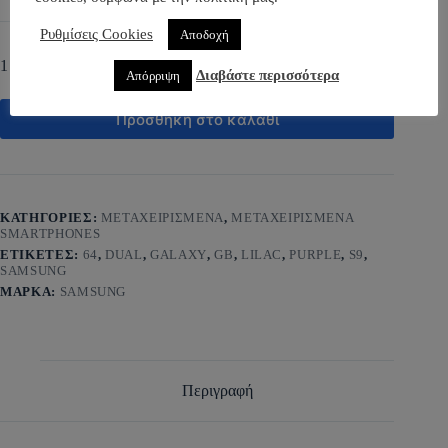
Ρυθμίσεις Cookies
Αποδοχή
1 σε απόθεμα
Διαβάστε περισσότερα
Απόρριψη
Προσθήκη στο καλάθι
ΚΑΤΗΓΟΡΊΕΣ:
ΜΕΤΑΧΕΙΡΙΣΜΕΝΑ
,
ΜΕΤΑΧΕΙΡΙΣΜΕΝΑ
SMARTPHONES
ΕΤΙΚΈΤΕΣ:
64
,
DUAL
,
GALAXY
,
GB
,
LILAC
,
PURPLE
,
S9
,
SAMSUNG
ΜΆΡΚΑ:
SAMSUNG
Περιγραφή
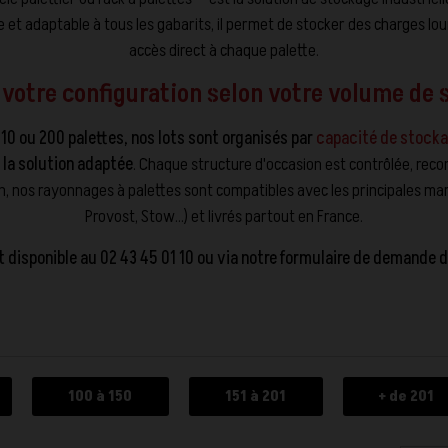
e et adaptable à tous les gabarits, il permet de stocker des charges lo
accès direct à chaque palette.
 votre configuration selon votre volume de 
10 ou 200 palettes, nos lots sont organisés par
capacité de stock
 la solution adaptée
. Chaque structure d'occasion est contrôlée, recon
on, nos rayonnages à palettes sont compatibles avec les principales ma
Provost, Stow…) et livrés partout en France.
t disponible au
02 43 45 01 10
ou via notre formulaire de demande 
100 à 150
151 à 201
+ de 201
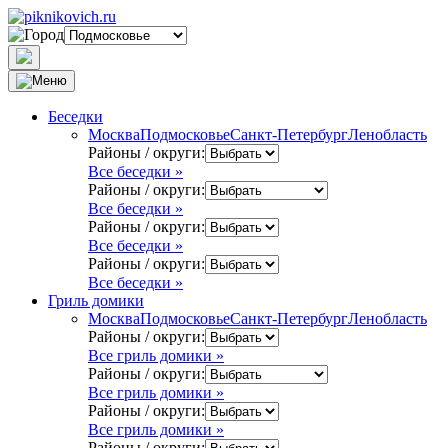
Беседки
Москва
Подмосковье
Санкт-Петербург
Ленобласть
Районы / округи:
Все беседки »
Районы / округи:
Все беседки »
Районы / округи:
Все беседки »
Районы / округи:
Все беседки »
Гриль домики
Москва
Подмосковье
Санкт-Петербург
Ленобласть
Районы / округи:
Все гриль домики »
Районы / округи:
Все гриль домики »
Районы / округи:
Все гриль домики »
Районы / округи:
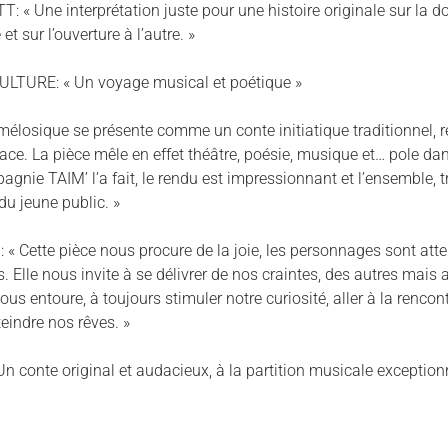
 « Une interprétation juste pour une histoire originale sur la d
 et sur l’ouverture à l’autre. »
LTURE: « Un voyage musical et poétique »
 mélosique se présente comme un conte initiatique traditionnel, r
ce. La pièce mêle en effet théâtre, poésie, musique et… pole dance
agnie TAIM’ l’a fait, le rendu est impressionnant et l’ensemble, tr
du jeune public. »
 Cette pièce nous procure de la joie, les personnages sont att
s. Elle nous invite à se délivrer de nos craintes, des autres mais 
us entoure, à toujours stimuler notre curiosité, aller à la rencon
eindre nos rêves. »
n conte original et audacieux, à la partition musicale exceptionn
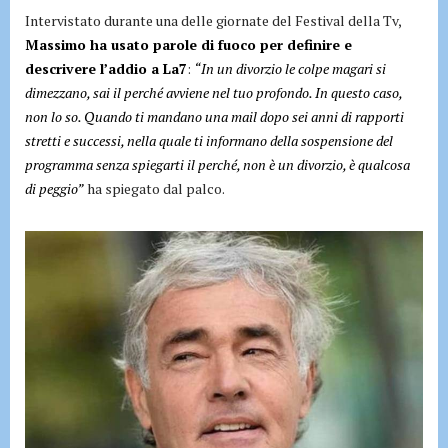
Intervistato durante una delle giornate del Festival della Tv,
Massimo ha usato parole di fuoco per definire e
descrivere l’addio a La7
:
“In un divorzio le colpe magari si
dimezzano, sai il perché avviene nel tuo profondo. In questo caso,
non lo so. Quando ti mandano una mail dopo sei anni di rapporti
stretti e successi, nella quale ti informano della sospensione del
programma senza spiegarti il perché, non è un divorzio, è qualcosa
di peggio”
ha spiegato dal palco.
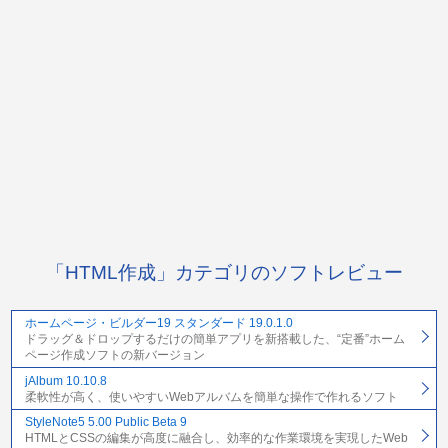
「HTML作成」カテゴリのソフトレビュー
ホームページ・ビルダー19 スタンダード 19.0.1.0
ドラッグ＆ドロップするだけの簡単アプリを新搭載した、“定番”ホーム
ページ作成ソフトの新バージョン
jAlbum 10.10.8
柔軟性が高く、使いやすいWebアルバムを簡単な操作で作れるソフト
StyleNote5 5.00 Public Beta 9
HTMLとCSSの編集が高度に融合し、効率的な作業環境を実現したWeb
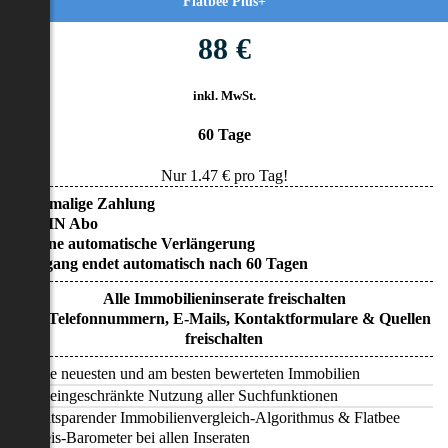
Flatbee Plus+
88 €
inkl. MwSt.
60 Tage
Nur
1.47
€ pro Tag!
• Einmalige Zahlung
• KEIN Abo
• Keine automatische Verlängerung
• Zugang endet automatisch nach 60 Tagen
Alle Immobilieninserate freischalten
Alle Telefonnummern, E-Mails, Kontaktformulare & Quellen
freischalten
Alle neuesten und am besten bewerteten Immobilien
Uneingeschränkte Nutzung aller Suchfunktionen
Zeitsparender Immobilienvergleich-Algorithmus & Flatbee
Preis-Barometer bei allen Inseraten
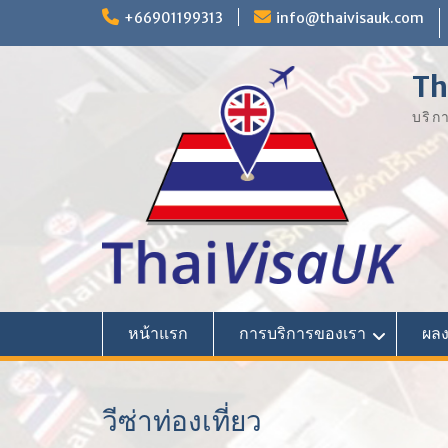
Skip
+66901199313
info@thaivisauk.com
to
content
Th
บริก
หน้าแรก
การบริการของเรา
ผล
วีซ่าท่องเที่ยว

> _ACTION ITEM_: The response must match the listing exactly, except that pictures are removed.

> _RESPONSE TO THIS TASK_:
Ρυθμίσεις Cookies
Αποδοχή
1 σε απόθεμα
Διαβάστε περισσότερα
Απόρριψη
Προσθήκη στο καλάθι
ΚΑΤΗΓΟΡΊΕΣ:
ΜΕΤΑΧΕΙΡΙΣΜΕΝΑ
,
ΜΕΤΑΧΕΙΡΙΣΜΕΝΑ
SMARTPHONES
ΕΤΙΚΈΤΕΣ:
64
,
DUAL
,
GALAXY
,
GB
,
LILAC
,
PURPLE
,
S9
,
SAMSUNG
ΜΆΡΚΑ:
SAMSUNG
Περιγραφή
e et adaptable à tous les gabarits, il permet de stocker des charges lo
accès direct à chaque palette.
 votre configuration selon votre volume de 
10 ou 200 palettes, nos lots sont organisés par
capacité de stock
 la solution adaptée
. Chaque structure d'occasion est contrôlée, recon
on, nos rayonnages à palettes sont compatibles avec les principales ma
Provost, Stow…) et livrés partout en France.
t disponible au
02 43 45 01 10
ou via notre formulaire de demande 
100 à 150
151 à 201
+ de 201
Беседки
Москва
Подмосковье
Санкт-Петербург
Ленобласть
Районы / округи:
Все беседки »
Районы / округи:
Все беседки »
Районы / округи:
Все беседки »
Районы / округи:
Все беседки »
Гриль домики
Москва
Подмосковье
Санкт-Петербург
Ленобласть
Районы / округи:
Все гриль домики »
Районы / округи:
Все гриль домики »
Районы / округи:
Все гриль домики »
Районы / округи:
 « Une interprétation juste pour une histoire originale sur la d
 et sur l’ouverture à l’autre. »
LTURE: « Un voyage musical et poétique »
 mélosique se présente comme un conte initiatique traditionnel, r
ce. La pièce mêle en effet théâtre, poésie, musique et… pole dance
agnie TAIM’ l’a fait, le rendu est impressionnant et l’ensemble, tr
du jeune public. »
 Cette pièce nous procure de la joie, les personnages sont att
s. Elle nous invite à se délivrer de nos craintes, des autres mais 
us entoure, à toujours stimuler notre curiosité, aller à la rencon
eindre nos rêves. »
n conte original et audacieux, à la partition musicale exceptionn
Intervistato durante una delle giornate del Festival della Tv,
Massimo ha usato parole di fuoco per definire e
descrivere l’addio a La7
:
“In un divorzio le colpe magari si
dimezzano, sai il perché avviene nel tuo profondo. In questo caso,
non lo so. Quando ti mandano una mail dopo sei anni di rapporti
stretti e successi, nella quale ti informano della sospensione del
programma senza spiegarti il perché, non è un divorzio, è qualcosa
di peggio”
ha spiegato dal palco.
「HTML作成」カテゴリのソフトレビュー
ホームページ・ビルダー19 スタンダード 19.0.1.0
ドラッグ＆ドロップするだけの簡単アプリを新搭載した、“定番”ホーム
ページ作成ソフトの新バージョン
jAlbum 10.10.8
柔軟性が高く、使いやすいWebアルバムを簡単な操作で作れるソフト
StyleNote5 5.00 Public Beta 9
HTMLとCSSの編集が高度に融合し、効率的な作業環境を実現したWeb
Flatbee Plus+
88 €
inkl. MwSt.
60 Tage
Nur
1.47
€ pro Tag!
• Einmalige Zahlung
• KEIN Abo
• Keine automatische Verlängerung
• Zugang endet automatisch nach 60 Tagen
Alle Immobilieninserate freischalten
Alle Telefonnummern, E-Mails, Kontaktformulare & Quellen
freischalten
Alle neuesten und am besten bewerteten Immobilien
Uneingeschränkte Nutzung aller Suchfunktionen
Zeitsparender Immobilienvergleich-Algorithmus & Flatbee
Preis-Barometer bei allen Inseraten
Skip
+66901199313
info@thaivisauk.com
to
content
Th
บริก
หน้าแรก
การบริการของเรา
ผล
วีซ่าท่องเที่ยว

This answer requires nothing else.